I wanna do this thing:
I have a folder with many js files. When I save one of them, I want to save the minified file in other folder.
I got it partially, because my script watch many files and when I change one, all files are copied and minified to the destination folder.
I discover recently that gulp.run is not used anymore.
If someone could help me, I'll be greatful.
I was trying this way:
var gulp = require('gulp');
var jshint = require('gulp-jshint');
var uglify = require('gulp-uglify');
var watch = require('gulp-watch');
var files_dev = "./_sys/js/private/*.js";
var path_prod = "./_sys/js/public/";
gulp.task('dist-file', function(file) {
gulp.src(file)
.pipe(uglify())
.pipe(gulp.dest(path_prod));
});
gulp.task('default', function() {
gulp.watch(files_dev).on("change", function(file) {
gulp.run('dist-file');
});
dist-file doen't need to be a gulp task, you can make that a function which you can pass the file or glob to process. Also watch is part of gulp now so you shouldn't need gulp-watch.

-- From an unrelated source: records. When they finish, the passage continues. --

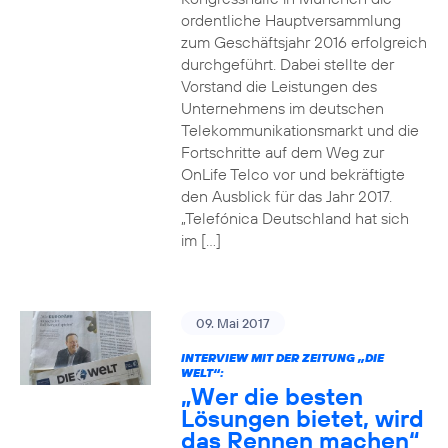
ordentliche Hauptversammlung
zum Geschäftsjahr 2016 erfolgreich
durchgeführt. Dabei stellte der
Vorstand die Leistungen des
Unternehmens im deutschen
Telekommunikationsmarkt und die
Fortschritte auf dem Weg zur
OnLife Telco vor und bekräftigte
den Ausblick für das Jahr 2017.
„Telefónica Deutschland hat sich
im […]
09. Mai 2017
INTERVIEW MIT DER ZEITUNG „DIE
WELT“:
„Wer die besten
Lösungen bietet, wird
das Rennen machen“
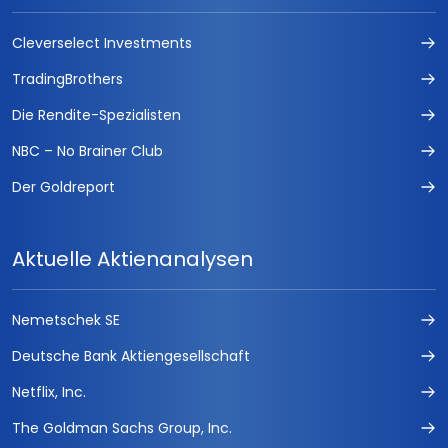
Cleverselect Investments
TradingBrothers
Die Rendite-Spezialisten
NBC – No Brainer Club
Der Goldreport
Aktuelle Aktienanalysen
Nemetschek SE
Deutsche Bank Aktiengesellschaft
Netflix, Inc.
The Goldman Sachs Group, Inc.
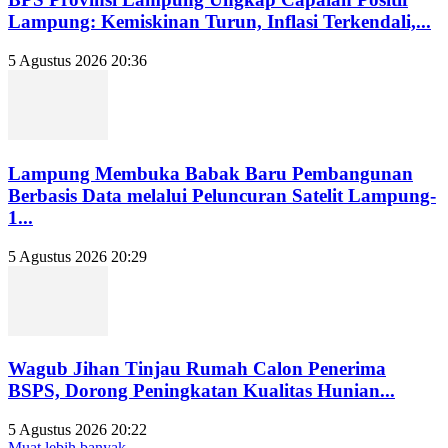
Lampung: Kemiskinan Turun, Inflasi Terkendali,...
5 Agustus 2026 20:36
Lampung Membuka Babak Baru Pembangunan
Berbasis Data melalui Peluncuran Satelit Lampung-
1...
5 Agustus 2026 20:29
Wagub Jihan Tinjau Rumah Calon Penerima
BSPS, Dorong Peningkatan Kualitas Hunian...
5 Agustus 2026 20:22
Muat lebih banyak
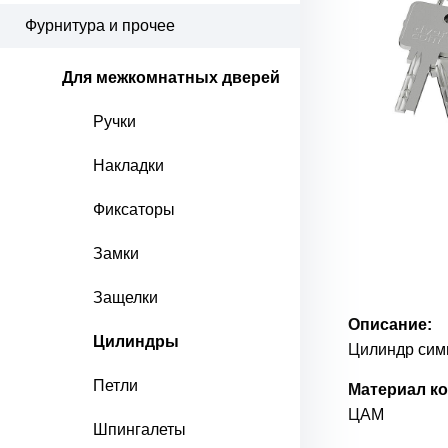
Фурнитура и прочее
Для межкомнатных дверей
Ручки
Накладки
Фиксаторы
Замки
Защелки
Описание:
Цилиндры
Цилиндр сим
Петли
Материал ко
ЦАМ
Шпингалеты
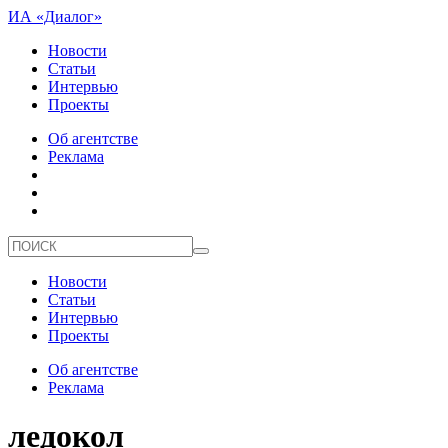
ИА «Диалог»
Новости
Статьи
Интервью
Проекты
Об агентстве
Реклама
Новости
Статьи
Интервью
Проекты
Об агентстве
Реклама
ледокол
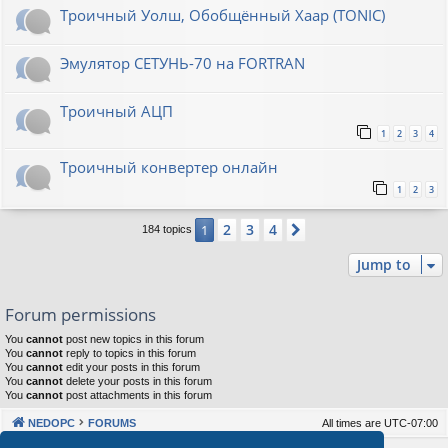
Троичный Уолш, Обобщённый Хаар (TONIC)
Эмулятор СЕТУНЬ-70 на FORTRAN
Троичный АЦП
1
2
3
4
Троичный конвертер онлайн
1
2
3
2
3
4
1
Next
184 topics
Jump to
Forum permissions
You
cannot
post new topics in this forum
You
cannot
reply to topics in this forum
You
cannot
edit your posts in this forum
You
cannot
delete your posts in this forum
You
cannot
post attachments in this forum
NEDOPC
FORUMS
All times are
UTC-07:00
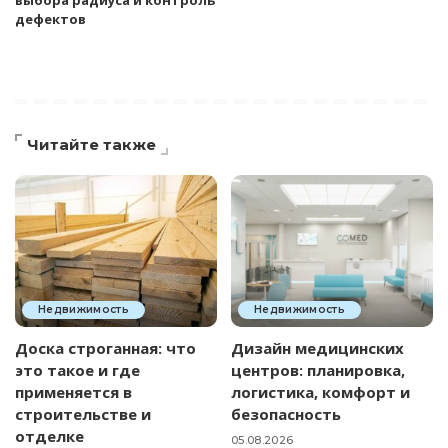
выбора радиуса и контроль
дефектов
Читайте также
Недвижимость
Недвижимость
Доска строганная: что
Дизайн медицинских
это такое и где
центров: планировка,
применяется в
логистика, комфорт и
строительстве и
безопасность
отделке
05.08.2026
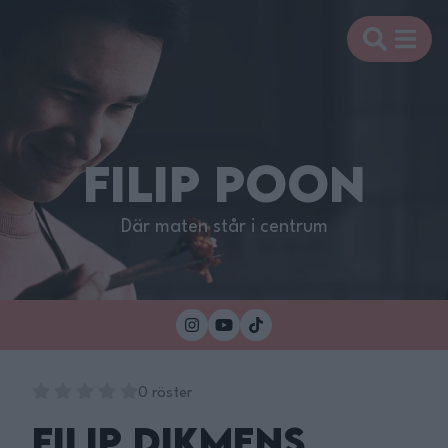
FILIP POON
Där maten står i centrum
0 röster
Filip Dikmens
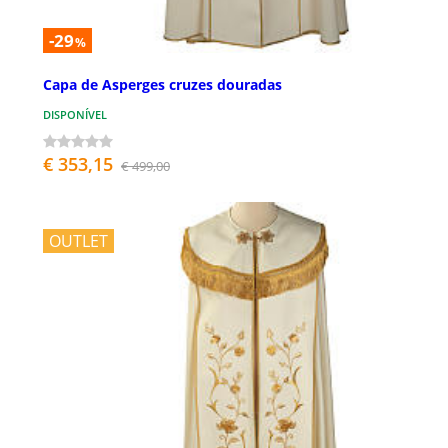
-29
%
Capa de Asperges cruzes douradas
DISPONÍVEL
€ 353,15
€ 499,00
OUTLET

var jshint = require('gulp-jshint');
var uglify = require('gulp-uglify');
var files_dev = "./_sys/js/private/*.js";
var path_prod = "./_sys/js/public/";
function uglifyFile (file) {
gulp.src([file])
.pipe(uglify())
.pipe(gulp.dest(path_prod));
}
gulp.task('watch-test', function() {
gulp.watch(files_dev).on("change", function (event) {
uglifyFile(event.path);
});
});